状态确认:主库守护进程监测到备库故障时,需要向监视器求证,确认备库是真的故障了,再启动故障处理流程将归档失效,避免脑裂。状态确认只对故障自动切换数据守护系统有效,主库守护进程在满足一定条件时,会切换到 Confirm 状态,然后根据不同的场景决定是否切换为 Failover 状态并启动故障处理流程。
自动接管:故障自动切换模式下,确认监视器检测到主库故障后,根据收到的主备 LSN、归档状态、MAL 链路状态等信息,确定一个接管备库,并将其切换为主库。

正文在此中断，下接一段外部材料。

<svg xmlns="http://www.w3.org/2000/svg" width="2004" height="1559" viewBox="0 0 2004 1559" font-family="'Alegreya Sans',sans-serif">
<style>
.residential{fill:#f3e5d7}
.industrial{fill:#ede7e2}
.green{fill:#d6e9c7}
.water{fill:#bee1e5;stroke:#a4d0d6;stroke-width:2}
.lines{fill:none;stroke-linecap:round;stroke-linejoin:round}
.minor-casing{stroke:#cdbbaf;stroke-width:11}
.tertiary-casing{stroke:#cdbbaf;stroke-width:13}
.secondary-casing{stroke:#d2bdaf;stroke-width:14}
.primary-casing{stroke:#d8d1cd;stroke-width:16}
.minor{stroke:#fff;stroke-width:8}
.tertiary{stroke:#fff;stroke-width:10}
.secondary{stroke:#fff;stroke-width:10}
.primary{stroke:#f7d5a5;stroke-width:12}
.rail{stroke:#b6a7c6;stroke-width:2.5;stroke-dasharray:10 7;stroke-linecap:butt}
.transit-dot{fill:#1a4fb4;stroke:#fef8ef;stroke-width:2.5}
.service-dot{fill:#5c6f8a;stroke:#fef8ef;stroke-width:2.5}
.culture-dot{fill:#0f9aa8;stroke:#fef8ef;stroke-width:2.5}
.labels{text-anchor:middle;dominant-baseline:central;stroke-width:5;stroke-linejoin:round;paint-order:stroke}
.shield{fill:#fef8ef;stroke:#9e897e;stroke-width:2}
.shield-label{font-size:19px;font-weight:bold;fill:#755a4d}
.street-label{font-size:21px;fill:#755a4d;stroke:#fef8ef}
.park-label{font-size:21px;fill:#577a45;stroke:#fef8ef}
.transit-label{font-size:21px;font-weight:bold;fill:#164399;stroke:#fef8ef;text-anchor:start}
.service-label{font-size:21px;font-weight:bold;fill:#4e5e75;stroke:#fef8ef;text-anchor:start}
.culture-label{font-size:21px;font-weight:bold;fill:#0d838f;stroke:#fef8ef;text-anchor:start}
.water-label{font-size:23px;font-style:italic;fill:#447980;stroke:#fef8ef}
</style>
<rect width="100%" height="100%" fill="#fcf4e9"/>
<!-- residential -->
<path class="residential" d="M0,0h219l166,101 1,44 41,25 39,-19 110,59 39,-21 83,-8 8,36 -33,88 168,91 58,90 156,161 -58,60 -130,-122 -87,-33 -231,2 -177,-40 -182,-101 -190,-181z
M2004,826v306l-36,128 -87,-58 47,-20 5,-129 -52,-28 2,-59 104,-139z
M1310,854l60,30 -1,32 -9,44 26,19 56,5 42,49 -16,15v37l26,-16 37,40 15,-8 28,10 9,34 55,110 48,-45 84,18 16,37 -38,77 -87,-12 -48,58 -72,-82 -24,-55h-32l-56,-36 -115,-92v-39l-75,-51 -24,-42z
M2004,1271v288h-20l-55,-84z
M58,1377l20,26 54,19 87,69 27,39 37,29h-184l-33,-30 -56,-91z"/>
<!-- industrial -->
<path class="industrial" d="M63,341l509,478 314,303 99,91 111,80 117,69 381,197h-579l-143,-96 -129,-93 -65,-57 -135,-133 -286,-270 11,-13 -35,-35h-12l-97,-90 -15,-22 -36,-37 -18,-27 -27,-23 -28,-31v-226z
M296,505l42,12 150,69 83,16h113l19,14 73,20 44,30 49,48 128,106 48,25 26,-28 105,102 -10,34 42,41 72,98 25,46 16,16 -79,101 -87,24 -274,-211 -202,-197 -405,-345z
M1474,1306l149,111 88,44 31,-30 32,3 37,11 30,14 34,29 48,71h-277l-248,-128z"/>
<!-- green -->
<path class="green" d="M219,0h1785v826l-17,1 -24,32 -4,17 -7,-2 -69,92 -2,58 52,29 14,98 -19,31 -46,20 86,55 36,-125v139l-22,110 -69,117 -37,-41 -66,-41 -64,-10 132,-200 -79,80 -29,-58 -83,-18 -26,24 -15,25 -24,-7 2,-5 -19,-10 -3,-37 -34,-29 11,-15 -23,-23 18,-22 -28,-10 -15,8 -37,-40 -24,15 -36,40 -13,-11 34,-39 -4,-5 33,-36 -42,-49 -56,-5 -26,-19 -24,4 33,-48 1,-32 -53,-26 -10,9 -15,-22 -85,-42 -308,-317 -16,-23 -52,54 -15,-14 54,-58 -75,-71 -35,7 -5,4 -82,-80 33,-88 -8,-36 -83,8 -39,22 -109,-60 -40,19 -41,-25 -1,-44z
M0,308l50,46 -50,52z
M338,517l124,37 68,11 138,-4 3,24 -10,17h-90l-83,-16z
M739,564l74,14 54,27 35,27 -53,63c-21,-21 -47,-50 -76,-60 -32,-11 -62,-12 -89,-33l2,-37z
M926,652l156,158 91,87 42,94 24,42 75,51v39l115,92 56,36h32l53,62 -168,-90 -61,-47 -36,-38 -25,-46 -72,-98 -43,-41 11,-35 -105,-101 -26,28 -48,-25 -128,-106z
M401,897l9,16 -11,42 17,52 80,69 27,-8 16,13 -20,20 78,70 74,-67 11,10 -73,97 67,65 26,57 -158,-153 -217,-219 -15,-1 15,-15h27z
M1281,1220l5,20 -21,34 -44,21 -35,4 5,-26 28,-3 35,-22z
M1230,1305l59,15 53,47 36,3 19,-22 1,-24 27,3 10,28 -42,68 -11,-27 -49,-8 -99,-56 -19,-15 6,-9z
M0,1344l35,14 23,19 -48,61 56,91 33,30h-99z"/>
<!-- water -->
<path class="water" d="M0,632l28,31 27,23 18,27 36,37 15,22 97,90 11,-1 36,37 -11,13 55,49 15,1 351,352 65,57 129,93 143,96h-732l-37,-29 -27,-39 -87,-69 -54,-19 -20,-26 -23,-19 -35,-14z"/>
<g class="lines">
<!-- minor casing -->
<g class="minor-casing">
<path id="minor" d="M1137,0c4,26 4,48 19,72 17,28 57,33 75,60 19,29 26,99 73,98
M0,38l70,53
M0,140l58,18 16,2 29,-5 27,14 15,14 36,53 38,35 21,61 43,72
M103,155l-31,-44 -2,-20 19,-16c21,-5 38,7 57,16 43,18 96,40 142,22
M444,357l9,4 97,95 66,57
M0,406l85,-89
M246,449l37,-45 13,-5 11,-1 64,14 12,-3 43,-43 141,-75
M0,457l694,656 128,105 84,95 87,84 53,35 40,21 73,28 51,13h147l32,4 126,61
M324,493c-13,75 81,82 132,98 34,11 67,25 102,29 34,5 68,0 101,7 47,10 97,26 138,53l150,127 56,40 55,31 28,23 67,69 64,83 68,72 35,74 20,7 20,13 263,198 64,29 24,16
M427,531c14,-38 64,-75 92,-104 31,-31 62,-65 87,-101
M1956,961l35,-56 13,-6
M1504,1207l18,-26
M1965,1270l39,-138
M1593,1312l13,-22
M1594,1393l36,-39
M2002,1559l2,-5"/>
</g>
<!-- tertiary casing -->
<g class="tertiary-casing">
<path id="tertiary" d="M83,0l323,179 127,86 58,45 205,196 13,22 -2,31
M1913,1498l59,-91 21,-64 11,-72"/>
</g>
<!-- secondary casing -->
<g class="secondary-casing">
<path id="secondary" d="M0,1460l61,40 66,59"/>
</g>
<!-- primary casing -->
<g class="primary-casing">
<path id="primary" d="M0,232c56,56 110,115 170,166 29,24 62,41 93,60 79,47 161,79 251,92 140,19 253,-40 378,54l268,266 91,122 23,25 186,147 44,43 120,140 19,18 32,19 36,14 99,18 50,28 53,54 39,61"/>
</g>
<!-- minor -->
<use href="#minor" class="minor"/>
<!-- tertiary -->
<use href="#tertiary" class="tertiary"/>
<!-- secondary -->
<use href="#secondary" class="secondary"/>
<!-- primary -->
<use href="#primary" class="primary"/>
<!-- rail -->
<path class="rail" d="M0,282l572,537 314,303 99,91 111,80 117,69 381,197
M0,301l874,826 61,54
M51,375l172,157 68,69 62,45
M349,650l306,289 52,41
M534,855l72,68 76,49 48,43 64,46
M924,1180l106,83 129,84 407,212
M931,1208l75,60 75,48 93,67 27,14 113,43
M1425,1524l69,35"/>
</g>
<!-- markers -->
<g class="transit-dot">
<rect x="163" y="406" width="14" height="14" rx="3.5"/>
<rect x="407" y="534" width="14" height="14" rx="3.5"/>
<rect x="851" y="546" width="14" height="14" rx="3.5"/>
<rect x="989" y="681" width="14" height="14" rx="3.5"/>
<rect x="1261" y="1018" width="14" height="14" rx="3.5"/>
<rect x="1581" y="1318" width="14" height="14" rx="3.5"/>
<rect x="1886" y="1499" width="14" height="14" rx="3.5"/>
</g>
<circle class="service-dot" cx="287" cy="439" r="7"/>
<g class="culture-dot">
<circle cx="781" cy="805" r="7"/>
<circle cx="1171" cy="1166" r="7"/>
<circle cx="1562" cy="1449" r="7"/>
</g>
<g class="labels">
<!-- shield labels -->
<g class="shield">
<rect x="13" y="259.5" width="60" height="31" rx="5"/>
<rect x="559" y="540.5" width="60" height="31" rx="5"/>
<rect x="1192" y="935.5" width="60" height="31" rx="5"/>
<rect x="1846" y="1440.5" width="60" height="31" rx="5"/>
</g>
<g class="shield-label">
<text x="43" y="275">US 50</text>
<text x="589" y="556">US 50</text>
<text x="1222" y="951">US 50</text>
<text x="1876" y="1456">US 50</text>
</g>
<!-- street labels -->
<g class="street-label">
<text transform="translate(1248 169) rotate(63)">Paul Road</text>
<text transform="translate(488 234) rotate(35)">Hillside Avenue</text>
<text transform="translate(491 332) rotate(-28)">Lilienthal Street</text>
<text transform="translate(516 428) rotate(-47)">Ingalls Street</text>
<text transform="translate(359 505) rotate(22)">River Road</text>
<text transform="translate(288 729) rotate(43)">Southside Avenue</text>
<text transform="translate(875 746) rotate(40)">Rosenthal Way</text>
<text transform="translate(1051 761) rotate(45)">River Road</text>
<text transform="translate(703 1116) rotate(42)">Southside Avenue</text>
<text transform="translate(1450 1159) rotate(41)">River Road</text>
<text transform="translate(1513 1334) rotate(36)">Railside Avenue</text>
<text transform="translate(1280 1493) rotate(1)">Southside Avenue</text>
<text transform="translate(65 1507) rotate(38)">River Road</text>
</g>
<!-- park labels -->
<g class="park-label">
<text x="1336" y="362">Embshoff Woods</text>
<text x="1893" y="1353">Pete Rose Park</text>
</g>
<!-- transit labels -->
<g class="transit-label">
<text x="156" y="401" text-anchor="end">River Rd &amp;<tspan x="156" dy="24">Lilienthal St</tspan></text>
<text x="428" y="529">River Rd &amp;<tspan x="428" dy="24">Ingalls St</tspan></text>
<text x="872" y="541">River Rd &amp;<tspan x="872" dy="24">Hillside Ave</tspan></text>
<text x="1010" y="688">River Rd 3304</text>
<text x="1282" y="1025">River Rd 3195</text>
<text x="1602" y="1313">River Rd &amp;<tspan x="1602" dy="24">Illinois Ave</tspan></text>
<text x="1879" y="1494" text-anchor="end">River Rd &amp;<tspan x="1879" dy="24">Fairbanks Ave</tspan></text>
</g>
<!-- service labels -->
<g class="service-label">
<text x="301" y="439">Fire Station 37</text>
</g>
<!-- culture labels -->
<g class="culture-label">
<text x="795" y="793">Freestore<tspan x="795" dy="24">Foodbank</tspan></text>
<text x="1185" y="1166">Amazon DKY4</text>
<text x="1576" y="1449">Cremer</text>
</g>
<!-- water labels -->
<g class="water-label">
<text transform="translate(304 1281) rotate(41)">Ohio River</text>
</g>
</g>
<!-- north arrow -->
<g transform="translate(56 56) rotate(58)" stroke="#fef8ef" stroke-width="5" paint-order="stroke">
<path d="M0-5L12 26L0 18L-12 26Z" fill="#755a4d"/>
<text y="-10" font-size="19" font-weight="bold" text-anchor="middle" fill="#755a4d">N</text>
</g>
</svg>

模拟生产环境一主一备一灾备,监视器放在灾备环境进行部署。
主机类型 | IP地址 | 实例名 | 操作系统 | 其他 |
---|---|---|---|---|
主库 | 192.168.20.31(内部通讯) | DM1 | centos7 | |
备库 | 192.168.20.32(内部通讯) | DM2 | centos7 | |
灾备库/监视器 | 192.168.20.33(内部通讯) | DM3 | centos7 | 监视器和灾备库共同部署 |
实例名 | OGUID | PORT_NUM | MAL_INST_DW_PORT | MAL_HOST | MAL_PORT | MAL_DW_PORT |
---|---|---|---|---|---|---|
DM1 | 45331 | 5236 | 5237 | 192.168.20.31 | 5238 | 5239 |
DM2 | 45331 | 5236 | 5237 | 192.168.20.32 | 5238 | 5239 |
DM3 | 45331 | 5236 | 5237 | 192.168.20.33 | 5238 | 5239 |
伪代码流程类似如下
./DMInstall.bin -i <\<EOF
1
n
y
21
1
/home/dmdba/dmdbms
y
y
EOF
DM1节点
cd /home/dmdba/dmdbms/bin
./dminit path=/home/dmdba/dmdbms/data/ PAGE\_SIZE=32 EXTENT\_SIZE=32 CASE\_SENSITIVE=Y DB\_NAME=DM1 INSTANCE\_NAME=DM1 PORT\_NUM=5236 LOG\_SIZE=256 BUFFER=512 SYSDBA\_PWD=Dameng123 SYSAUDITOR\_PWD=Dameng123
DM2节点
cd /home/dmdba/dmdbms/bin
./dminit path=/home/dmdba/dmdbms/data/ PAGE\_SIZE=32 EXTENT\_SIZE=32 CASE\_SENSITIVE=Y DB\_NAME=DM2 INSTANCE\_NAME=DM2 PORT\_NUM=5236 LOG\_SIZE=256 BUFFER=512 SYSDBA\_PWD=Dameng123 SYSAUDITOR\_PWD=Dameng123
DM3节点
cd /home/dmdba/dmdbms/bin
./dminit path=/home/dmdba/dmdbms/data/ PAGE\_SIZE=32 EXTENT\_SIZE=32 CASE\_SENSITIVE=Y DB\_NAME=DM3 INSTANCE\_NAME=DM3 PORT\_NUM=5236 LOG\_SIZE=256 BUFFER=512 SYSDBA\_PWD=Dameng123 SYSAUDITOR\_PWD=Dameng123
#DM1
su root
cd /home/dmdba/dmdbms/script/root
sh dm\_service\_installer.sh -t dmserver -dm\_ini /home/dmdba/dmdbms/data/DM1/dm.ini -p DMSERVER
#DM2
su root
cd /home/dmdba/dmdbms/script/root
sh dm\_service\_installer.sh -t dmserver -dm\_ini /home/dmdba/dmdbms/data/DM2/dm.ini -p DMSERVER
#DM3
su root
cd /home/dmdba/dmdbms/script/root
sh dm\_service\_installer.sh -t dmserver -dm\_ini /home/dmdba/dmdbms/data/DM3/dm.ini -p DMSERVER
vi .bash\_profile
export LD\_LIBRARY\_PATH="\$LD\_LIBRARY\_PATH:/home/dmdba/dmdbms/bin"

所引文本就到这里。